The Court in these 24 cases made it clear that the duty of good faith applies to contracts generally. It cannot be waived. It does not need to be written in; it applies without statement.

The new law will affect conduct in long-term contracts more than it will on transactional contracts, obviously. It applies to all contracts. However, a purchase of a television for cash may not have much scope for its application. If there is a warranty on the T.V., however, the impact on the warranty to be observed over months or years will be otherwise. Application to service contracts (e.g. for apartment maintenance or management), and even to leases, will generate greater reason for concern. They typically last over longer periods, and typically have notice and remedy statements that will need to be exercised “in good faith”. That is to say without falsehood or active misleading or (as per the Callow Case) even conduct the other party may feel is misleading.

It will take time for the commercial community to adjust to these new rules. Obviously, the Bhasin Case has been on the books for 6 years now, and there does not appear to have been widespread change in contract forms or performance treatment in that time. But, with the expansion of the risks as seen in the Callow Case, it is clearly now time to start paying attention!

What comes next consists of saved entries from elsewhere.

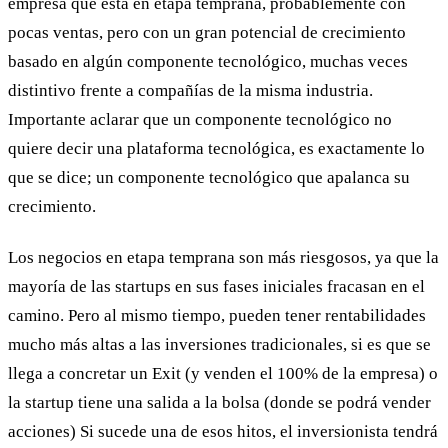
empresa que está en etapa temprana, probablemente con
pocas ventas, pero con un gran potencial de crecimiento
basado en algún componente tecnológico, muchas veces
distintivo frente a compañías de la misma industria.
Importante aclarar que un componente tecnológico no
quiere decir una plataforma tecnológica, es exactamente lo
que se dice; un componente tecnológico que apalanca su
crecimiento.
Los negocios en etapa temprana son más riesgosos, ya que la
mayoría de las startups en sus fases iniciales fracasan en el
camino. Pero al mismo tiempo, pueden tener rentabilidades
mucho más altas a las inversiones tradicionales, si es que se
llega a concretar un Exit (y venden el 100% de la empresa) o
la startup tiene una salida a la bolsa (donde se podrá vender
acciones) Si sucede una de esos hitos, el inversionista tendrá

1 There is a third case, out of BC, that was argued in the Supreme Court at the same time as the Callow Case: Wastech Services v. Greater Vancouver Sewerage (B.C.C.A., leave to appeal granted). A ruling, in this case, was delivered February 5, 2021. This case states a general extension of the “good faith” concept to require exercise of discretions under contracts to be sort of “reasonable”. So, if a contract says party A can change something “in his sole discretion”, that discretion must not be exercised unreasonably.

2 Sometimes described as a “duty of honesty”.

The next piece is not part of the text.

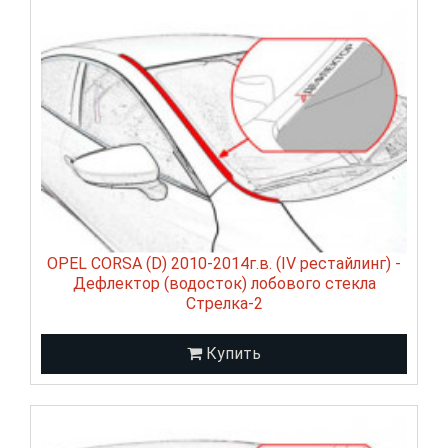
OPEL CORSA (D) 2010-2014г.в. (IV рестайлинг) -
Дефлектор (водосток) лобового стекла
Стрелка-2
Купить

3 This fact statement is not fully accurate: even the judges expressed different views on the facts, and one judge dissented, saying there was in fact no breach of the duty.

4 Now 3 cases.

This post is meant to provide information only and is not intended to provide legal advice. Although every effort has been made to provide current and accurate information, changes to the law may cause the information in this post to be outdated.